Set task:
Retype the items below verbatim, starting at the first line and ending at the line containing "picture [894, 73, 1152, 189]", both included.

Supplied entries:
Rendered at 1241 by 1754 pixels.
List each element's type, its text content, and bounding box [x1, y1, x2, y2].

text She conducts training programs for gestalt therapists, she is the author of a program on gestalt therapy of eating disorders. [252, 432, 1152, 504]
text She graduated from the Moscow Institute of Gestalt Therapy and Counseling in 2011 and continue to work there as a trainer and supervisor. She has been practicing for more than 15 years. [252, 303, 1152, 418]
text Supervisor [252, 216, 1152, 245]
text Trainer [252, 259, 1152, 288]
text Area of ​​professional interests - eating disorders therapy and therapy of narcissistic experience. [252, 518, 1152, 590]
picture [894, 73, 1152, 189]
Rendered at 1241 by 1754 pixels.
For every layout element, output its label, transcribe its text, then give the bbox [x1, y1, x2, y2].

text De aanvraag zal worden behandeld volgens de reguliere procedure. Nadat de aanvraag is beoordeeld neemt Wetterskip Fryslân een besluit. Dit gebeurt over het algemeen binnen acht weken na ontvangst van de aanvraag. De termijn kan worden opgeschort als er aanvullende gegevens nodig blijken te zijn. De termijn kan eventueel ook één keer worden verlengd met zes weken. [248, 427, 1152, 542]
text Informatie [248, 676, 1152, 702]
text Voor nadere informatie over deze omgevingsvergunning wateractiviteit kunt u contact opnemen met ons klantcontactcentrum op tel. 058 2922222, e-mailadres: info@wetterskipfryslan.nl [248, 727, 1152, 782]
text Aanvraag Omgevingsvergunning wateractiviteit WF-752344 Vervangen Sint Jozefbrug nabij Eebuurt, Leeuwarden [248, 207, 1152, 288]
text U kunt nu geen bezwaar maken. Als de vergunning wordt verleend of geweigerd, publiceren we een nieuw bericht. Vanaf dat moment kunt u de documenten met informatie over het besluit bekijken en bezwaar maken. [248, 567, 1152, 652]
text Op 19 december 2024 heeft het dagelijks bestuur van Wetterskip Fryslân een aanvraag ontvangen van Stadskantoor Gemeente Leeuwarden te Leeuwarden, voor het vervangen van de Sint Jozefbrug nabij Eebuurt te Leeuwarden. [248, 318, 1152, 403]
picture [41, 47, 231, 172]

Right answer:
Rendered at 1241 by 1754 pixels.
List each element's type, its text content, and bounding box [x1, y1, x2, y2].

text She conducts training programs for gestalt therapists, she is the author of a program on gestalt therapy of eating disorders. [252, 432, 1152, 504]
text She graduated from the Moscow Institute of Gestalt Therapy and Counseling in 2011 and continue to work there as a trainer and supervisor. She has been practicing for more than 15 years. [252, 303, 1152, 418]
text Supervisor [252, 216, 1152, 245]
text Trainer [252, 259, 1152, 288]
text Area of ​​professional interests - eating disorders therapy and therapy of narcissistic experience. [252, 518, 1152, 590]
picture [894, 73, 1152, 189]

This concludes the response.